Setting up Sentry Using Vagrant and Puppet

Daan Debie / November 01, 2013

4 min read

Devops is hot! And these days, everyone is diving into the provisioning game. I was invited by the company I work for, to visit the Devops Days together with some fellow engineers and the talks there really inspired me! Always eager to learn a new thing or two, I set myself the task of investigating Vagrant in combination with some flavor of provisioning; options for the latter being: Puppet, Chef, Ansible or Salt. I’m already in love with Vagrant, which I use all the time, to test out all kinds of tools I come across. I have absolutely no experience however with provisioning tools, so I wanted to learn that too. Ofcourse, finding time to actually get to it, proves difficult these days.

So when I wanted to check out the promising looking monitoring tool Sentry, and no working Vagrant setup seemed to exist to try it out in a Virtual Machine, an opportunity presented itself!
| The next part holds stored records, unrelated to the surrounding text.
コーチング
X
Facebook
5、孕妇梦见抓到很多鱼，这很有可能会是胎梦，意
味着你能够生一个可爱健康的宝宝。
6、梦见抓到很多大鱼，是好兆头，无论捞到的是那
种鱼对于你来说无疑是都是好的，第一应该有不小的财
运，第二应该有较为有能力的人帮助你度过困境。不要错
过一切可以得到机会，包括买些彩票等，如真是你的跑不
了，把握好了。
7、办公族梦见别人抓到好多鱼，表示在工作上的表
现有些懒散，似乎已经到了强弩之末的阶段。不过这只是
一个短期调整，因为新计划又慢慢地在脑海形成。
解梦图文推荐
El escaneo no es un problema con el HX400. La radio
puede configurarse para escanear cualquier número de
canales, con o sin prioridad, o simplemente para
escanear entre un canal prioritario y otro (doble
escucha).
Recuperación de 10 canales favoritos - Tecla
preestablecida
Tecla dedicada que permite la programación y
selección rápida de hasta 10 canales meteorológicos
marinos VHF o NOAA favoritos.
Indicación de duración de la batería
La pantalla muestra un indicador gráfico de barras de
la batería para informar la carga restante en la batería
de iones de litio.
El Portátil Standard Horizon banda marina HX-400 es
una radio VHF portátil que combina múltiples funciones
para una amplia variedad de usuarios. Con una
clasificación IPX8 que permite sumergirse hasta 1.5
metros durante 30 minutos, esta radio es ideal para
Vagrant & Puppet, a Solid Duo

I’m a Python guy, so the obvious choice for a provisioning tool would be either Ansible or Salt. But at work, the hosting department uses Puppet, so it made sense to check that out first. A nice added bonus is that Vagrant has really solid Puppet support. A Vagrant setup for Sentry using Puppet, already exists by the way, but it hasn’t been updated for a year or so, so unsurprisingly, it doesn’t work anymore. Instead of trying to fix it, I decided to try writing my own Vagrantfile and Puppet scripts (called manifests).

Challenge Accepted!

Results & Caveats

I could rehash here, what it is I have done, but the code is on GitHub, and it speaks for itself! What it basically installs is:

  • Sentry
  • PostgreSQL as database for Sentry
  • Supervisord as a tool for running Sentry and keeping it up
  • NginX as reverse proxy in front of Sentry

It’s pretty basic, but I’m happy with the results nonetheless! I also immediately fell in love with Sentry! I’m definitely going to introduce it at Info.nl because I have the feeling it might be a game changer when it comes to the health of our applications and the sanity of our engineers.

All in all, learning Puppet wasn’t too hard, but there are some gotcha’s and caveats which I want to share:

  • Puppet isn’t about chaining together commands to get to the desired configuration. It’s about defining the desired state and let Puppet do the rest. You’re pretty much "ensuring" that stuff is "present" (or absent, for that matter).
  • When you define states, don’t expect Puppet to adhere to any implied ordering! It doesn’t run through your manifest making sure stuff is installed in the order you defined it. If you want ordering, you have to explicitly declare dependencies like so:
package { [
        "libpq-dev",
  "supervisor",
  "nginx",
  ]:
  ensure => latest,
  require => [Exec['update_apt'], Class['python']]; # apt-get update needs to be executed first, and the `python` class needs to be run
}
  • In a frustrating exercise of debugging, I discovered that in the next example apt-get update isn’t actually run, despite it being a dependency for installing the PostgreSQL Server:
class { 'postgresql::server':
        require => Exec['update_apt'];
}
  • Letting Puppet install some other packages at with the package directive, with apt-get update as a requirement, makes the PostgreSQL install run flawlessly as well…

Next Steps

I want to make the installation more OS-agnostic. Currently it’s tied to Ubuntu/Debian because of the use of apt. I would also love to test it with other providers, so my plan is to try and use the scripts to install Sentry on a Digital Ocean droplet. In the meanwhile, I encourage anyone who is interested in Sentry to give it a spin and simultaneously feeling the joy of Vagrant and Puppet!